Au total, la Passion est un document important pour l’histoire religieuse de la Rhénanie. Elle porte à notre connaissance la substance des traditions légendaires qui entourèrent Géréon et ses compagnons. C’est d’abord en cette qualité de source « primaire » qu’elle se révèle essentielle : elle est l’unique texte médiéval qui expose les traditions transmises dans les murs de l’église Saint-Géréon depuis le VIe siècle. C’est ensuite une œuvre empreinte d’originalité. L’auteur aurait pu se contenter de produire un de ces récits insipides empruntés à des modèles séculaires toujours imités.

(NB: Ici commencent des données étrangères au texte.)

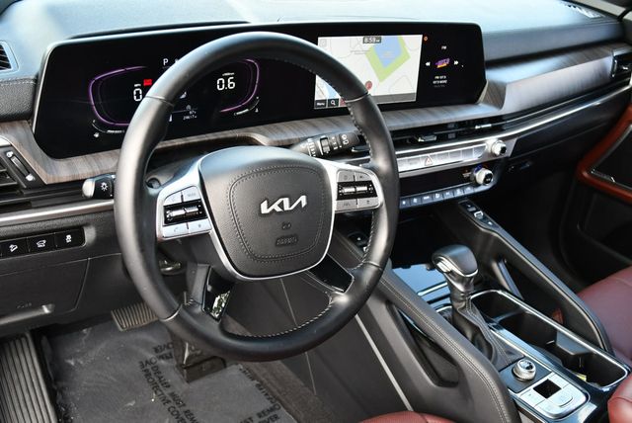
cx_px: 316
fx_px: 703
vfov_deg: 33.5
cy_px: 212
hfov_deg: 48.4
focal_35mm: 40
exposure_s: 1/250
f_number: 3.8
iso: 560
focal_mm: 20
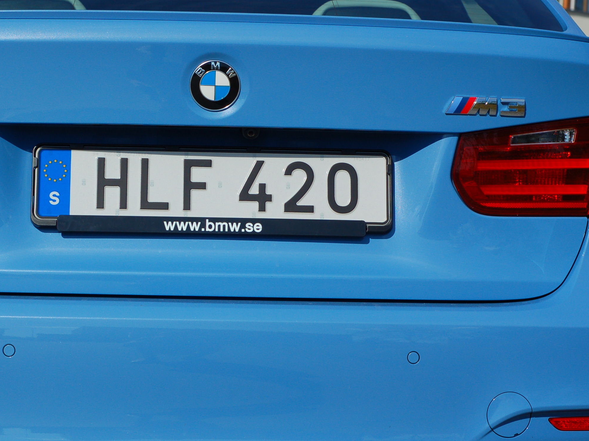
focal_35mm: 109
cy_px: 280
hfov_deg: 18.0
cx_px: 211
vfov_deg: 13.6
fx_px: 1855
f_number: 8
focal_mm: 50
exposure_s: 1/640
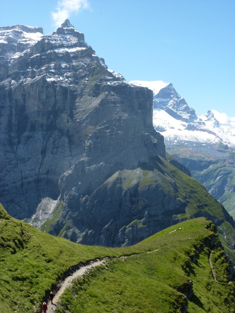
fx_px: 434
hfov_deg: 30.3
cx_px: 118
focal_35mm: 48
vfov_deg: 39.7
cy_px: 156
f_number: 4.5
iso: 80
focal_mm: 7.9
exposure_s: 1/400
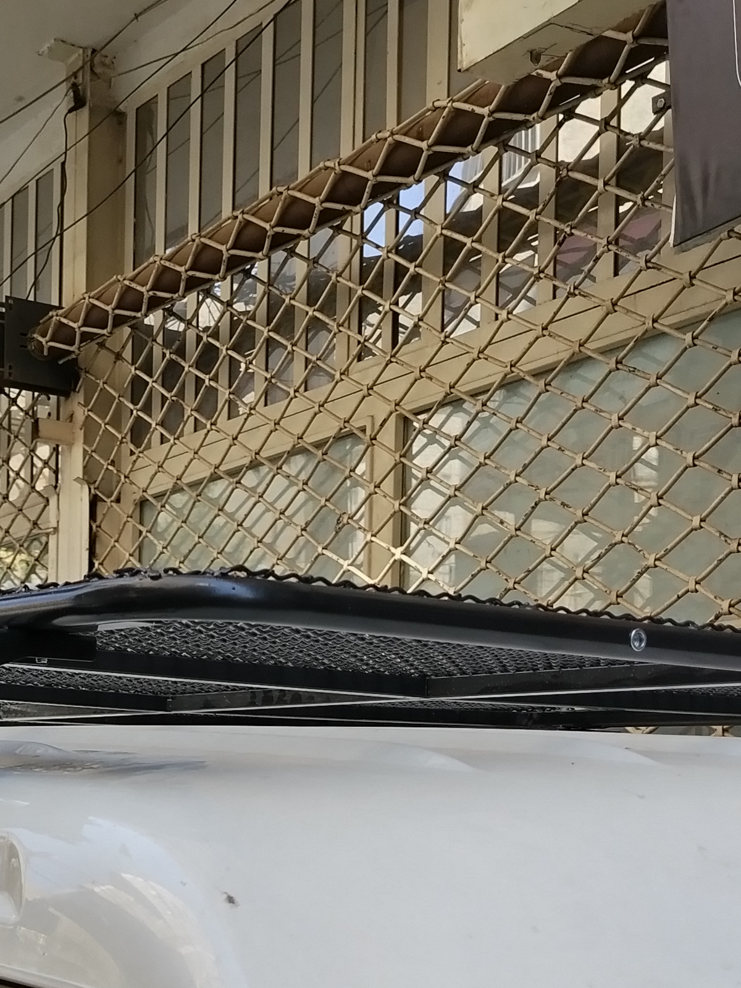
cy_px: 861
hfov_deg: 23.8
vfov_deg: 30.9
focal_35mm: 60
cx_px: 87
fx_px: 1713
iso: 713
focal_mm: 5.25
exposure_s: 1/900
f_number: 1.75
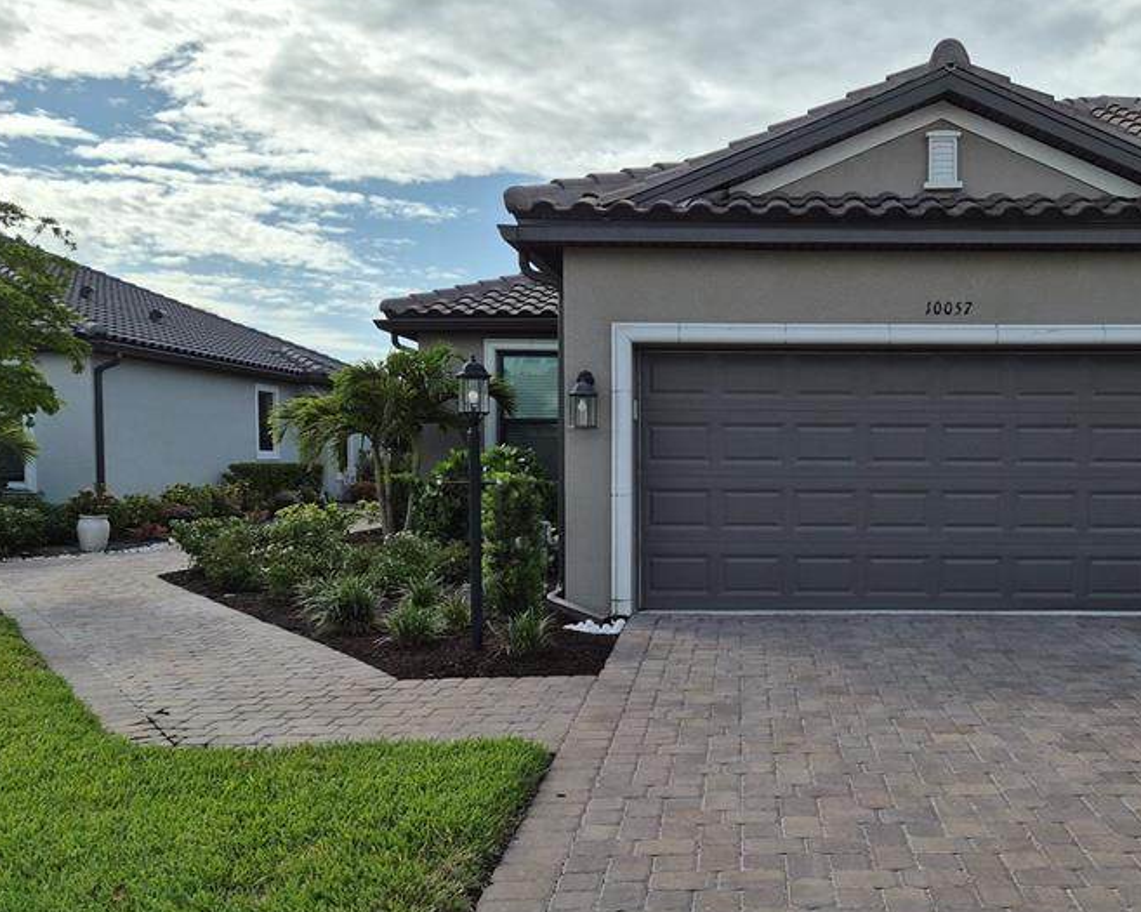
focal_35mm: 35
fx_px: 1181
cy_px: 511
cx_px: 787
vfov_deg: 42.1
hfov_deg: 50.4
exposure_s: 1/6960
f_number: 1.8
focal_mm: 5.4
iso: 80
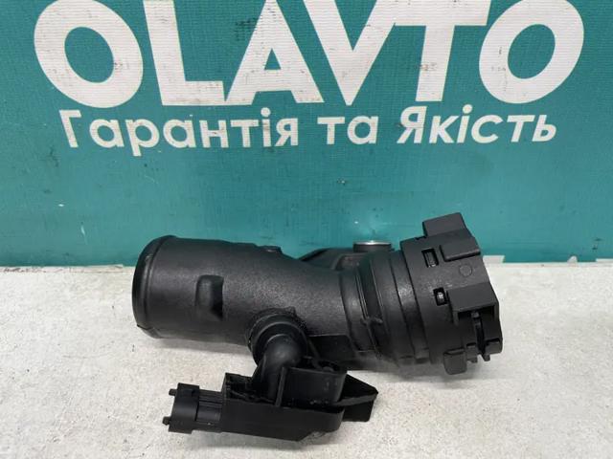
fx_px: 460
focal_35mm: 26
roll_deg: +1.0
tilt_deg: -36.0
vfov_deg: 53.1
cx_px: 306
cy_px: 230
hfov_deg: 67.3
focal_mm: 4.2
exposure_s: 1/50
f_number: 1.6
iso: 80
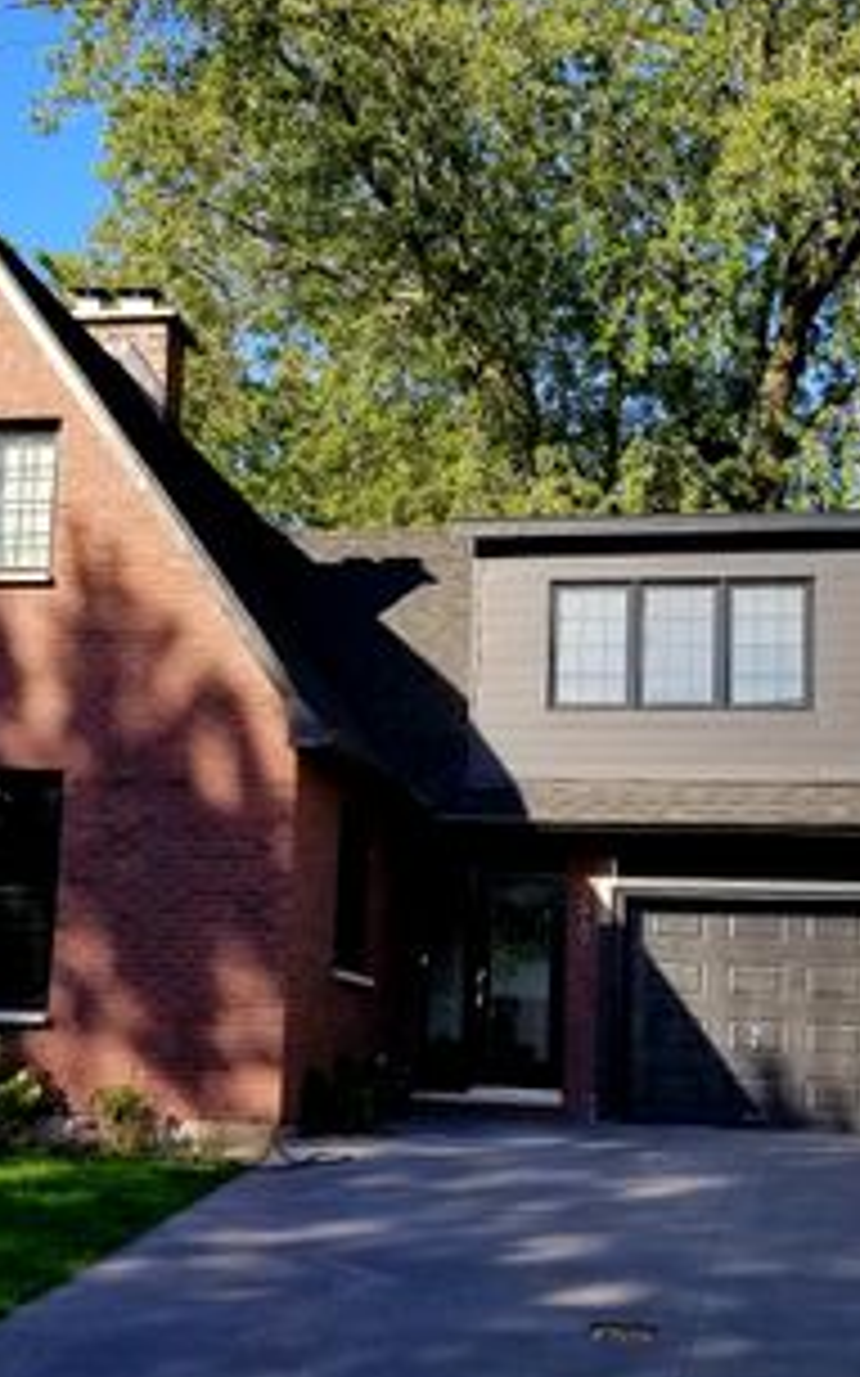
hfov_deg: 23.9
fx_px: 2027
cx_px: 464
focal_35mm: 54
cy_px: 806
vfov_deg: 37.4
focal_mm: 4.25
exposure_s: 1/1484
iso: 50
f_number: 1.7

Il a pourtant réussi à se dégager des contingences de son sujet initial pour l’ouvrir à un ensemble de données d’histoire locale, régionale ou générale, et aboutir à un texte qui manifeste une grande liberté de traitement. Ses lectures ne révèlent pas une bibliothèque particulièrement originale, mais les traditions auxquelles il s’est intéressé, parfois à travers une simple allusion, constituent la force vive de son travail et contribuent pour une bonne part à l’intérêt de celui-ci pour l’historien : la Passio Gereonis donne un aperçu unique des « croyances historiques » – religieuses et profanes – qui avaient cours dans la région de Cologne à la fin du premier millénaire ; liées pour l’essentiel aux origines, ces croyances offrent le spectacle d’une Antiquité revisitée dans le contexte culturel et politique de 1’empire ottonien. Si cette inclination pour l’histoire dans un texte voué à l’édification et à la prédication a de quoi étonner, elle semble pourtant refléter une orientation profonde du renouveau intellectuel de la seconde moitié du Xe siècle : celle d’un « effacement de la science sacrée » (P. Riché) au profit de la culture profane, des auteurs classiques et de l’histoire. Ce constat s’applique à l’hagiographie de cette époque, qui intègre les valeurs littéraires classiques aux traditionnels idéaux spirituels de sainteté. Même si la pia curisositas de l’auteur de la Passion de Géréon ne trouve pas d’équivalent dans le reste de la production colonaise du Xe siècle – hormis la fameuse Vita Brunonis –, elle est caractéristique d’une tendance profonde.